Dave Grohl on the guitarist who took things to a “whole new level” beyond Jimi Hendrix

In order to be an innovator of music, you first have to be a scholar. Dave Grohl has always purveyed the eclectic riches of modern music and its unfurling development, prescribing the following three records as the perfect music education for anyone: Sgt. Pepper’s Lonely Hearts Club Band by The Beatles, Back in Black by AC/DC, and Saturday Night Fever by the Bee Gees. Having studied the lessons of these classics and many more, he was ready to foist the revolution of grunge onto the world with Nirvana.

This is a familiar tale: innovation often doesn’t come from technical proficiency alone but a combination of unique skill and a developmental outlook regarding how music can find its next chapter. For instance, Grohl opines that “heavy metal would not exist without Led Zeppelin, and if it did, it would suck. Led Zeppelin were more than just a band—they were the perfect combination of the most intense elements: passion and mystery and expertise. It always seemed like Led Zeppelin were searching for something.”

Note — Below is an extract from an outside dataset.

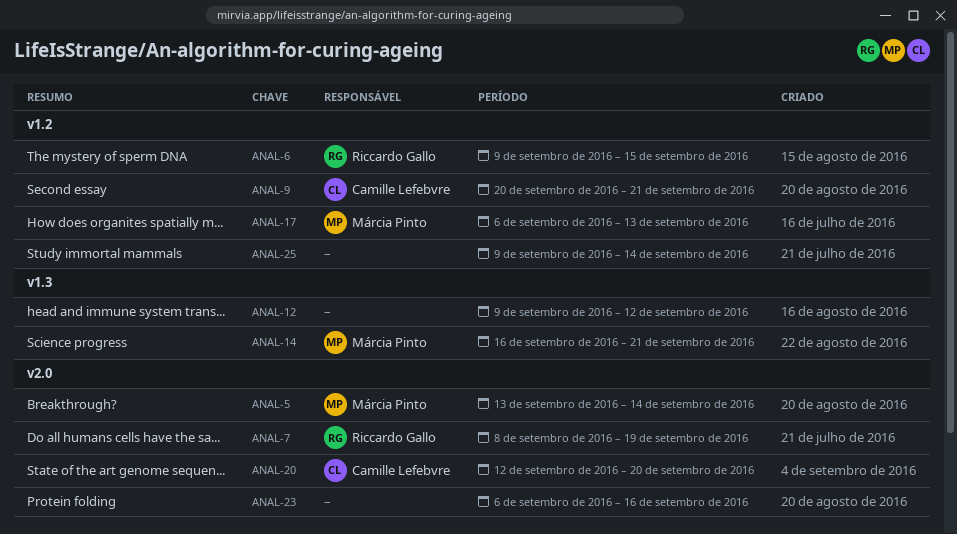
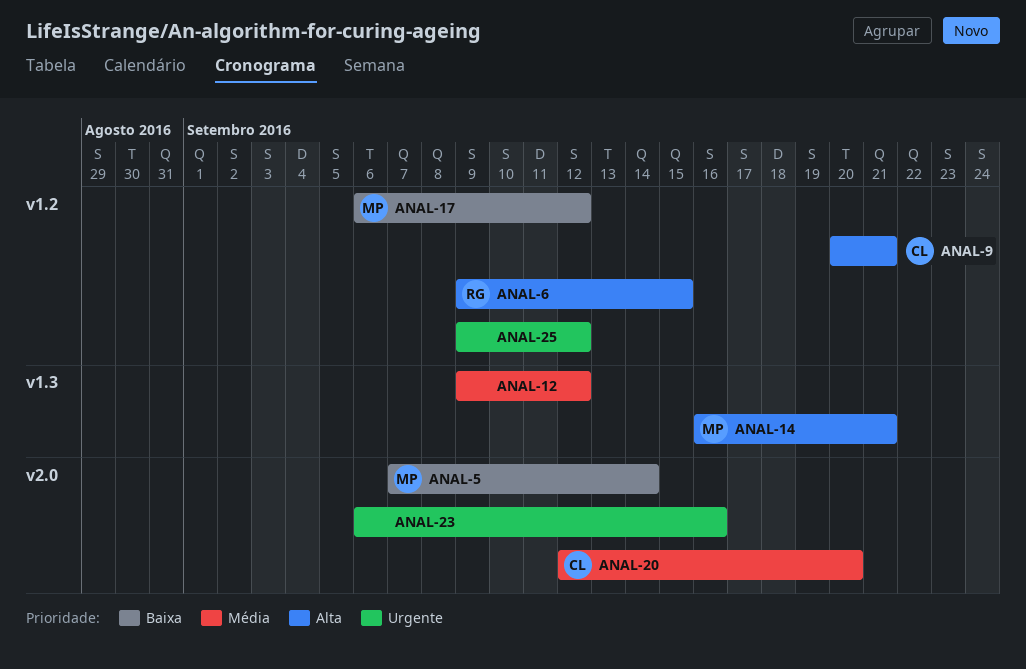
ANAL-5, start: Sep 13 -> Sep 7
ANAL-7: present -> none
ANAL-17, due: Sep 13 -> Sep 12
ANAL-25, due: Sep 14 -> Sep 12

They found many things as they pushed on. Jimi Hendrix had, indeed, furthered what was technically possible with guitar music. His muse was a psychedelic twist to the blues. However, this was largely a marriage of two existing genres. Whereas Grohl thinks that Page looked at Hendrix’s brilliance with the blues and figured, ‘Well, what can I do with that that’s entirely new?’ Now, we are reaping the benefits of that, but for a period, it was ahead of its time.

“They were never critically acclaimed in their day,” Grohl explains in Rolling Stone, “Because they were too experimental and they were too fringe. In 1968 and ’69, there was some freaky shit going on, but Zeppelin were the freakiest. I consider Jimmy Page freakier than Jimi Hendrix. Hendrix was a genius on fire, whereas Page was a genius possessed. Zeppelin concerts and albums were like exorcisms for them.”

He continues his praise for the outlandish band by stating: “People had their asses blown out by Hendrix and Jeff Beck and Eric Clapton, but Page took it to a whole new level, and he did it in such a beautifully human and imperfect way. He plays the guitar like an old bluesman on acid. When I listen to Zeppelin bootlegs, his solos can make me laugh or they can make me tear up.”

He concludes: “Page doesn’t just use his guitar as an instrument. For him, it’s like some sort of emotional translator.” This is indicative of Page’s own guitar philosophy, as he says himself: “I’ve never mastered the guitar. Either I was playing it, or it was playing me; it depends how you look at it.”

He doesn’t mean that flippantly either, Page doesn’t look to hone his skill insomuch as he looks to expand them. “If I pick up a guitar, I don’t practice scales. I never have,” Page says. “I come up with something I haven’t done before, new approaches to chord sequences, riffs, rhythms, so it becomes composition. It’s not like the music I’m doing is just a single thread.”

This was the central core of what Led Zeppelin were all about. The world had changed since the blues first emerged. While the oppression that spawn it emotionally was still rampant, heavy industry had made the world louder, and music had to reflect this was the feeling. So, it was this that Page wanted channel rather than ‘the best blues’. As he says, “Let me explain something about guitar playing. Everyone’s got their own character, and that’s the thing that’s amazed me about guitar playing since the day I first picked it up. Everyone’s approach to what can come out of six strings is different from another person, but it’s all valid.”

This connective capacity, according to Grohl, to play with the form with total individualism is what made Page the person who took music to a “whole new level”. And I’ll be damned if it isn’t an approach pretty close to how Kurt Cobain defined the word ‘Nirvana’: “Punk is musical freedom. It’s saying, doing and playing what you want. In Webster’s terms, ‘nirvana’ means freedom from pain, suffering and the external world, and that’s pretty close to my definition of Punk Rock.”